----- Records provided
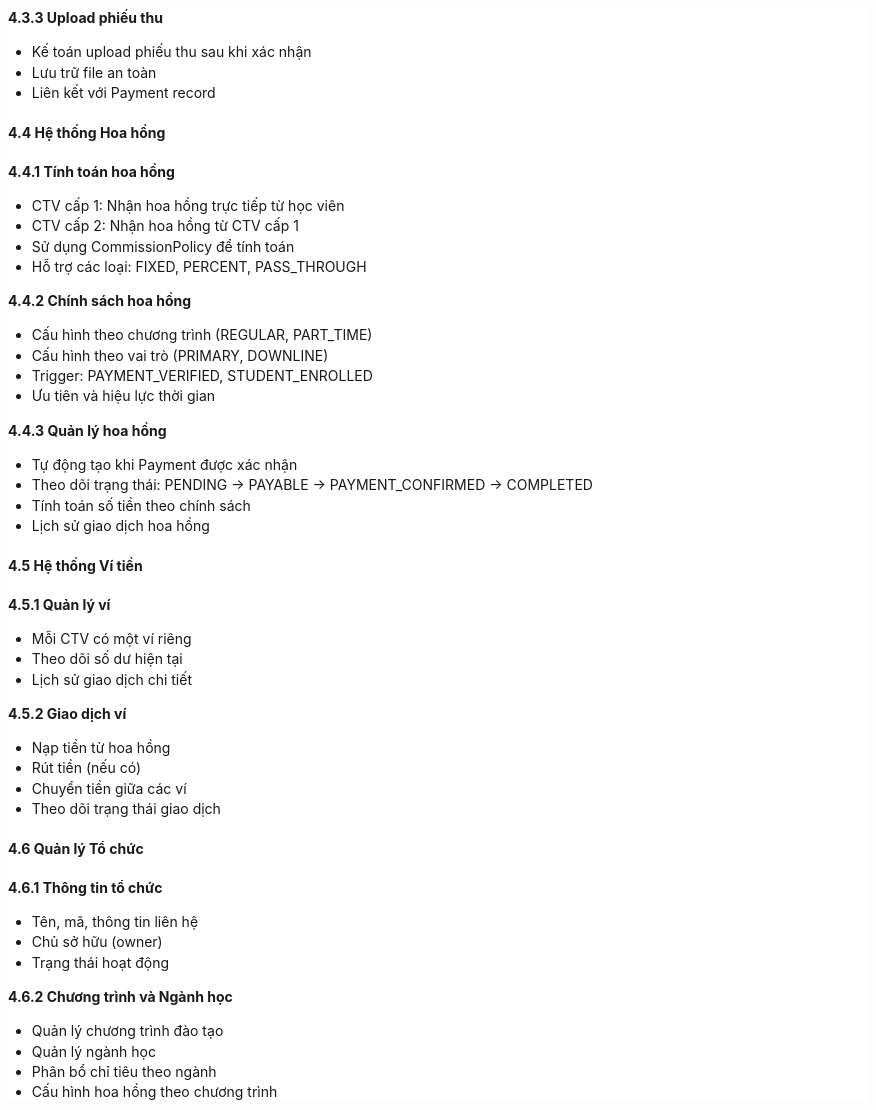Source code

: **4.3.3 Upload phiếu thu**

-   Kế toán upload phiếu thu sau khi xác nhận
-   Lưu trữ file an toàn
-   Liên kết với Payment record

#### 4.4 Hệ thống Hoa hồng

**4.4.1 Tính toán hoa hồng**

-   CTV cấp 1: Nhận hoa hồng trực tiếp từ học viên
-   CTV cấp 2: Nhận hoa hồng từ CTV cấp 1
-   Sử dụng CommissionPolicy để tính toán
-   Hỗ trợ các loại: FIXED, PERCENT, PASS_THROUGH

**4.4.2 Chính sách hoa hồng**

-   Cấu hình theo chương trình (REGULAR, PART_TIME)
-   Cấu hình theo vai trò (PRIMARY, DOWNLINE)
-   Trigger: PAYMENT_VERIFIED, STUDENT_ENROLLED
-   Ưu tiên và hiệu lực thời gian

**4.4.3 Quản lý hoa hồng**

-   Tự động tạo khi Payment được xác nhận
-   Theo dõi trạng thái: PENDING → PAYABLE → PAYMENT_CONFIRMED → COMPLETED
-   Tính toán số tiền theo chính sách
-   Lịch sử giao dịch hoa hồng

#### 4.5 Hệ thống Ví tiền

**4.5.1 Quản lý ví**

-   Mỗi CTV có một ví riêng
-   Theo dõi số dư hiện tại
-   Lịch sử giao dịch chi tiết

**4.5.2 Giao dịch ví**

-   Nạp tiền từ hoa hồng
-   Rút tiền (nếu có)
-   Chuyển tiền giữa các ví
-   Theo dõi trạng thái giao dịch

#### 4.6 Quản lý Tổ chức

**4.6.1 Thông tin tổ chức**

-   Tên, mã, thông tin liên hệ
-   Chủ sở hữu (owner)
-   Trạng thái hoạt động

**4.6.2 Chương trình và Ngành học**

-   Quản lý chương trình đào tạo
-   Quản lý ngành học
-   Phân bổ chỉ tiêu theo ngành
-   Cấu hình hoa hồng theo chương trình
----------
*Your assignment*. Copy the material above word for word, from start to finish. Leave the pictures out of your answer.

*Output of the task*.
Source code

: **4.3.3 Upload phiếu thu**

-   Kế toán upload phiếu thu sau khi xác nhận
-   Lưu trữ file an toàn
-   Liên kết với Payment record

#### 4.4 Hệ thống Hoa hồng

**4.4.1 Tính toán hoa hồng**

-   CTV cấp 1: Nhận hoa hồng trực tiếp từ học viên
-   CTV cấp 2: Nhận hoa hồng từ CTV cấp 1
-   Sử dụng CommissionPolicy để tính toán
-   Hỗ trợ các loại: FIXED, PERCENT, PASS_THROUGH

**4.4.2 Chính sách hoa hồng**

-   Cấu hình theo chương trình (REGULAR, PART_TIME)
-   Cấu hình theo vai trò (PRIMARY, DOWNLINE)
-   Trigger: PAYMENT_VERIFIED, STUDENT_ENROLLED
-   Ưu tiên và hiệu lực thời gian

**4.4.3 Quản lý hoa hồng**

-   Tự động tạo khi Payment được xác nhận
-   Theo dõi trạng thái: PENDING → PAYABLE → PAYMENT_CONFIRMED → COMPLETED
-   Tính toán số tiền theo chính sách
-   Lịch sử giao dịch hoa hồng

#### 4.5 Hệ thống Ví tiền

**4.5.1 Quản lý ví**

-   Mỗi CTV có một ví riêng
-   Theo dõi số dư hiện tại
-   Lịch sử giao dịch chi tiết

**4.5.2 Giao dịch ví**

-   Nạp tiền từ hoa hồng
-   Rút tiền (nếu có)
-   Chuyển tiền giữa các ví
-   Theo dõi trạng thái giao dịch

#### 4.6 Quản lý Tổ chức

**4.6.1 Thông tin tổ chức**

-   Tên, mã, thông tin liên hệ
-   Chủ sở hữu (owner)
-   Trạng thái hoạt động

**4.6.2 Chương trình và Ngành học**

-   Quản lý chương trình đào tạo
-   Quản lý ngành học
-   Phân bổ chỉ tiêu theo ngành
-   Cấu hình hoa hồng theo chương trình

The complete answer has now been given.